Financial Results | 25 Oct, 2018 | 5 min

Press release – Q3 2018 Sales

Sales(1) up 5% at constant exchange rates to 4.5 billion euros in the third quarter of 2018, following the successful integration of three recent acquisitions – Ichikoh in Japan, Valeo-Kapec in South Korea and FTE automotive in Germany. 2 percentage point market outperformance (on a like-for-like basis) in a complex environment, driven mainly by an outperformance of 3 percentage points in North America and Asia excluding China, and 18 percentage points in Brazil. Consolidated growth impacted by WLTP in Europe and market downturn in China in the third quarter, effects of which expected to continue into fourth quarter.

Jacques Aschenbroich, Valeo’s Chairman and Chief Executive Officer, commented:
“On July 25, we made it clear that Valeo’s sales would be impacted in the third quarter, temporarily by WLTP in
Europe and by the market slowdown in China.
In this complex environment, Valeo outperformed the market by 2 percentage points during the period.
The impact of WLTP in Europe is set to continue into the fourth quarter, and market conditions in China will
remain challenging.
The Group responded to these changing market conditions and the continued rise in raw material prices as
early as July, implementing a vigorous action plan aimed at reducing its capital expenditure by 100 million euros
compared with 2017 and cutting costs by around 100 million euros. These measures will be maintained into
2019 as necessary.

In light of this situation, the Group is revising its objectives for full-year 2018:

  • sales growth of around 6% at constant exchange rates, after the successful integration of Ichikoh in
    Japan, Valeo-Kapec in South Korea and FTE automotive in Germany, and an original equipment
    sales outperformance of around 2 percentage points over the second half of the year;
  • operating margin excluding share in net earnings of equity-accounted companies at between 6.2%
    and 6.5% of sales, and free cash flow generation of between 120 and 150 million euros.

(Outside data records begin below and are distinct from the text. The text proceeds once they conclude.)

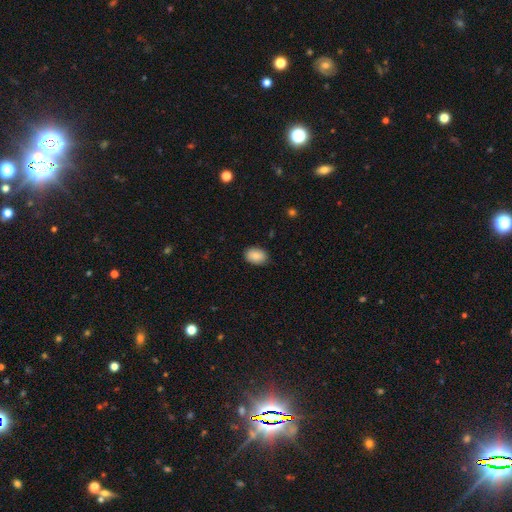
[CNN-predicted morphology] Smooth or featured? smooth (86%)
How rounded? in between (83%)
Merging? none (87%)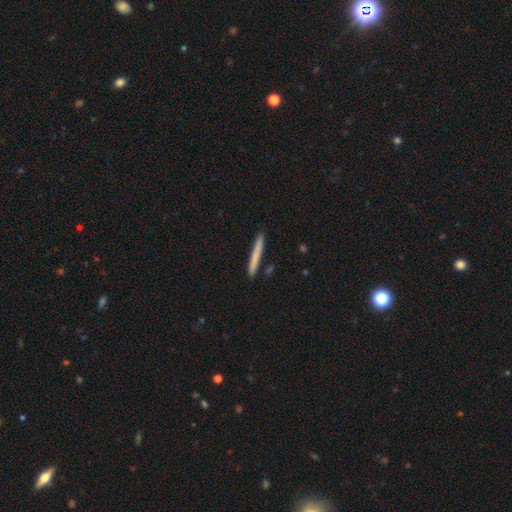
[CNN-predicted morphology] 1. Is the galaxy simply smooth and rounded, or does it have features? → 74% smooth, 20% featured or disk, 6% star or artifact.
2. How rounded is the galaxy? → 97% cigar-shaped, 2% in between, 1% round.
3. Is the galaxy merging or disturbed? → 91% none, 6% minor disturbance, 2% merger, 1% major disturbance.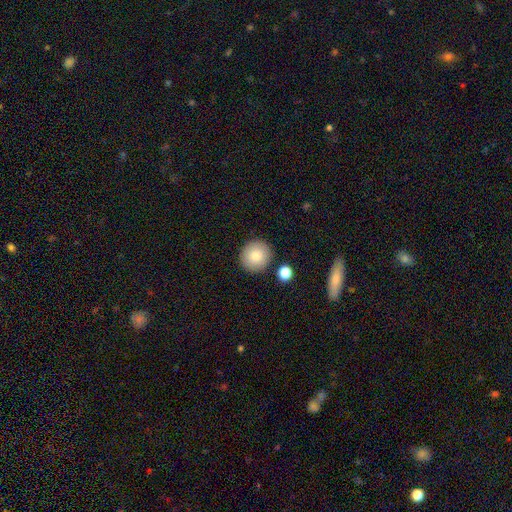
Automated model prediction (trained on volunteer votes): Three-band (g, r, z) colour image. It shows a smooth galaxy with no disk features (84%) that is round (94%). Merging: none (87%).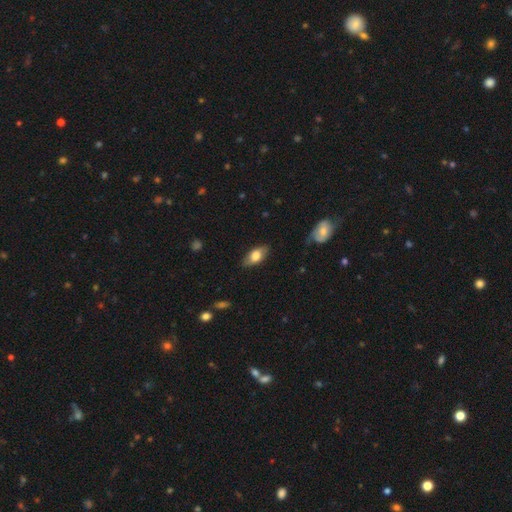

We remain very confident in the relevance of our strategy and the solidity of our growth model, driven by our
unique portfolio of technologies and products designed to meet the automotive industry’s major challenges,
namely powertrain electrification and the rise of the autonomous and connected vehicle. Production start-up for
new contracts leveraging these innovations, which include cameras, 48V solutions and LED lighting, will enable
us to achieve a stronger outperformance versus global automotive production throughout 2019.”